Similarly, firms and employees remain irrationally attached to W4 employment. In this environment the home office environment very much lends itself to a favorable tax & regulatory situation via 1099 resulting in higher take-home pay for the worker and less administrative expense for the employer. Why is this organized irrationality the case?

I think the most persuasive case against the return to the office is laid out here by a blue-collar worker. This is also the case observed by white-collar WFH offices by and large. All the mandatory policy meetings my friends used to have to put up with mysteriously stopped over the last two years. Similarly, tedious manager interactions have slowed to a trickle, begging the question as to why any of these people are being paid.

Anybody paying attention to the ratio of administrative staff to workers has noticed troubling trends over the last 50 years. These numbers should have gone down in this age of automation rather than increased as it has. Nobody can make a serious case that we need more administrators per worker than we did in say, the 1970s. Many of the compliance & regulatory fears that have motivated this rise evaporate without an office. This cannot help but produce some degree of existential fear in middle management. As such their advocacy for a return to a useless and costly office makes sense.
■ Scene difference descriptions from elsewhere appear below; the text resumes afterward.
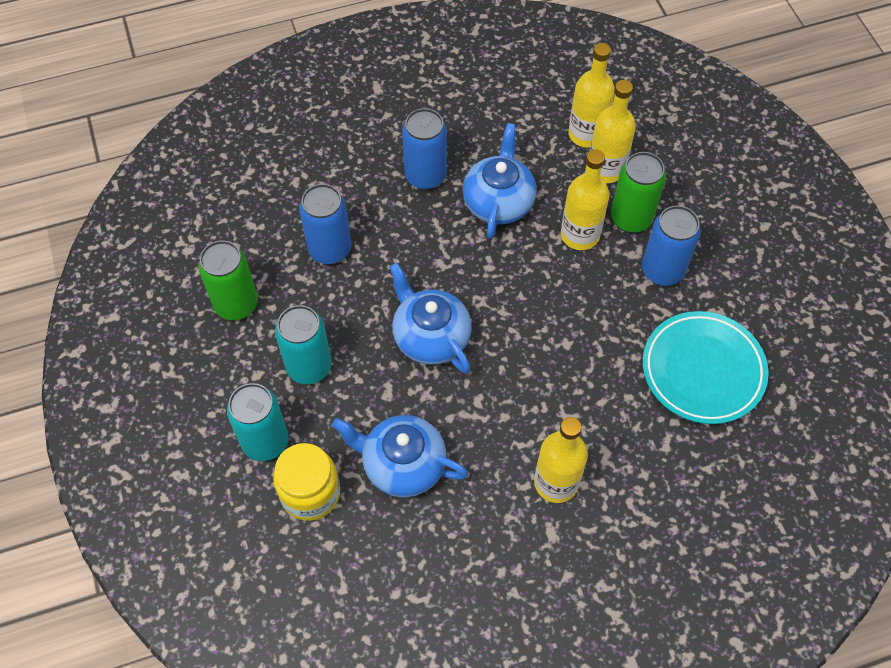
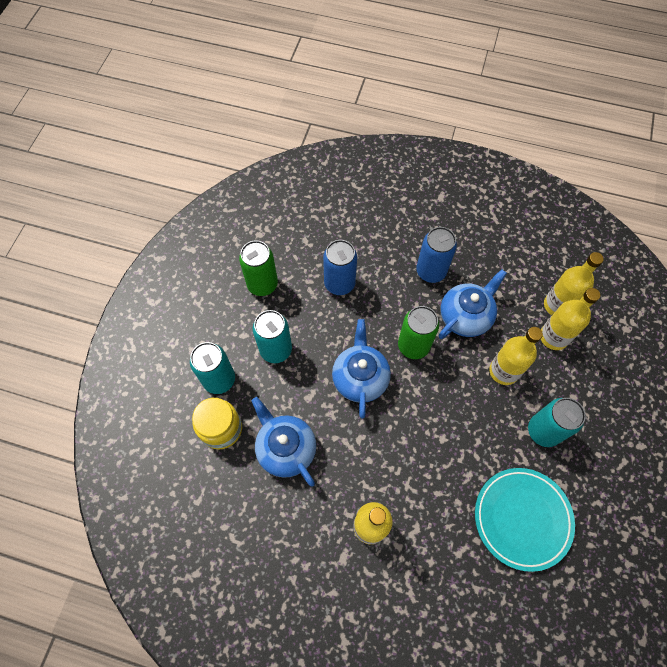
camera: 35 degrees right, 5 degrees up
(631, 218) = (547, 381): green can -> green can (413, 346)
(662, 271) = (543, 431): blue can -> turquoise can

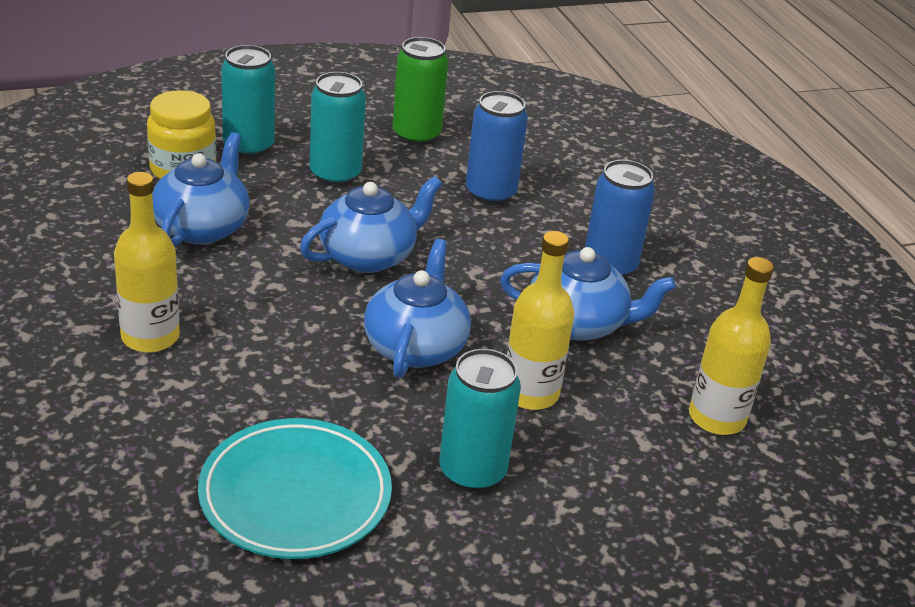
camera: 50 degrees right, 30 degrees down
(413, 346) = (471, 288): green can -> none
(444, 400) = (415, 346): none -> blue teapot
(553, 337) = (654, 431): yellow bottle -> none

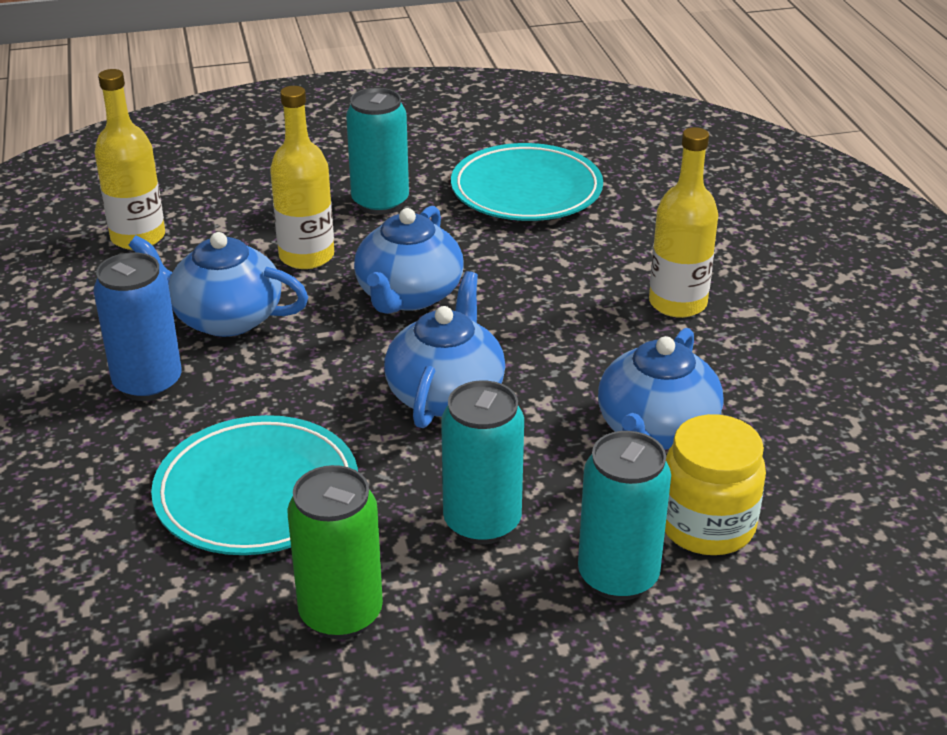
camera: 170 degrees left, 0 degrees up
(369, 256) = (446, 394): blue teapot -> blue teapot turned 135 degrees clockwise
(490, 193) = (257, 493): blue can -> turquoise plate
Similarly, the reality of employees maintaining their own office space will have to be recognized at some point. For many years, courts have converted 1099 workers into W4 employees due to the application of the duck rule to working conditions. Such legal issues have ruined many an in-sourcing firm. The application of various mandates, regulations and tax policies on employees bearing the costs of maintaining their own office will eventually bring this to a head. Most remote workers both look and act like independent contractors, and would benefit from this being official.